Starting paraview in reverse-connection mode
#!/bin/bash
#PBS -l nodes=1:ppn=32:virtualgl
#PBS -l walltime=01:00:00
#PBS -q express
#PBS -M <login>@fau.de -m abe
#PBS -N paraview


. /usr/share/modules/init/bash
module load paraview/5.0.0

mpirun pvserver -rc -ch=<client_host>
This job script will start the paraview server and try to connect to the client on host <client_host> (e.g. i10staffXX.informatik.uni-erlangen.de a.k.a. your workstation)
Setting up paraview to automatically start pvserver on the cluster and wait for a connection
pv_remote_step1.png Open the server connection dialog.
pv_remote_step2.png Add a new server.
pv_remote_step3.png Give the server a name (i.e. "i10hpc"), and choose "Client / Server (reverse connection)" as connection type.

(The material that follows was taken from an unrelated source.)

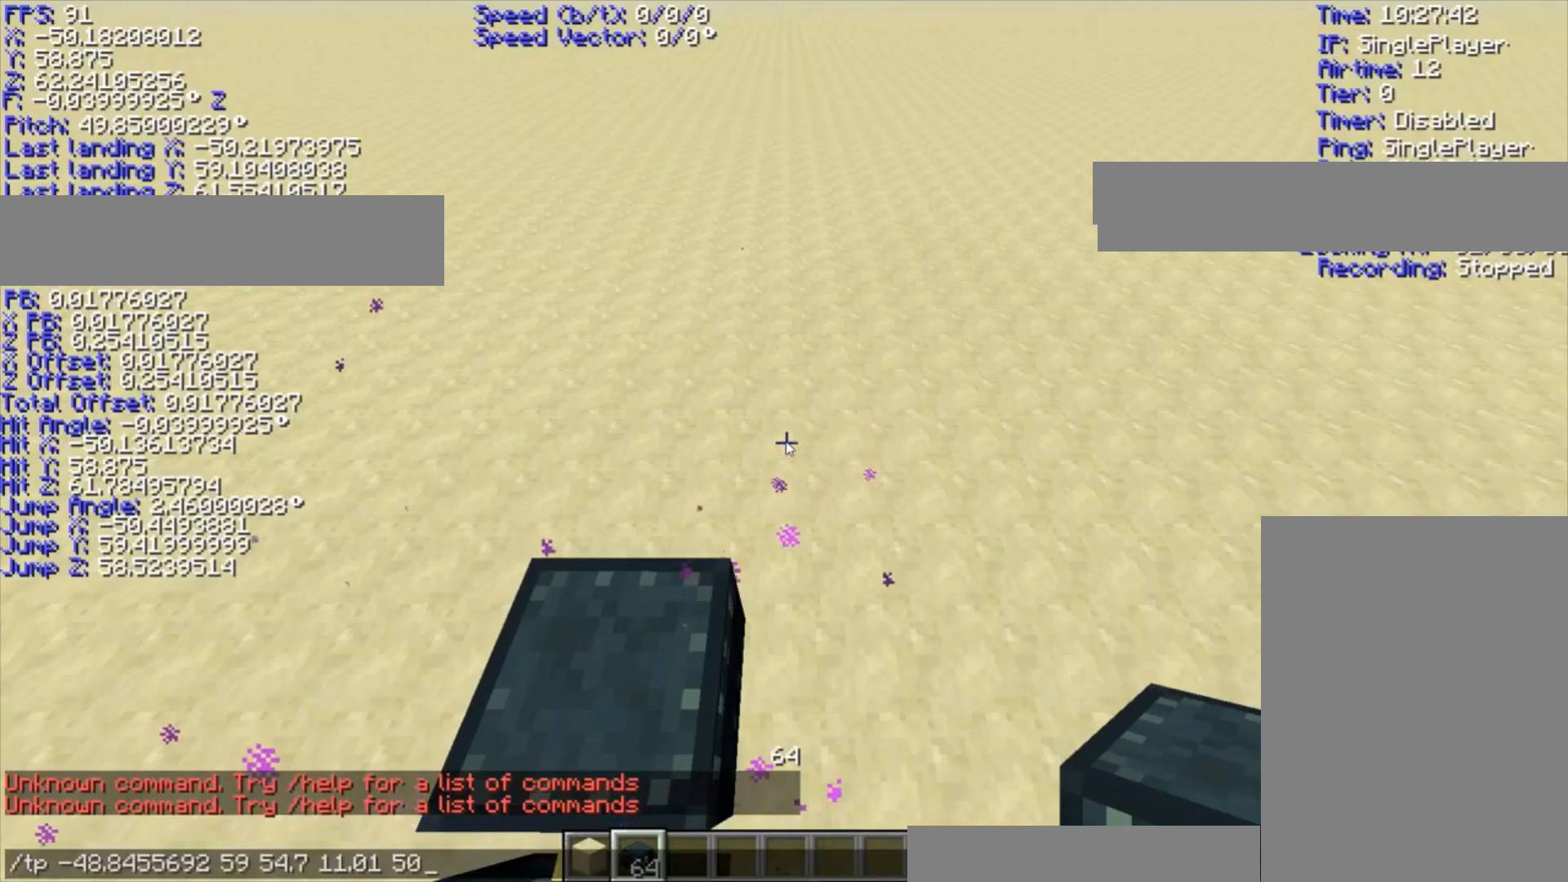
{"keys": [], "events": []}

pv_remote_step4.png Change the startup type to "Command" and enter a command to submit your paraview server jobscript (from above) into the cluster queue. The client may then immediatly wait for a connection attempt from the server. Click "Save" to store the configuration. For this to work your ssh key has to be loaded in the authentication agent. On Windows you should use Putty's "plink.exe" instead of "ssh".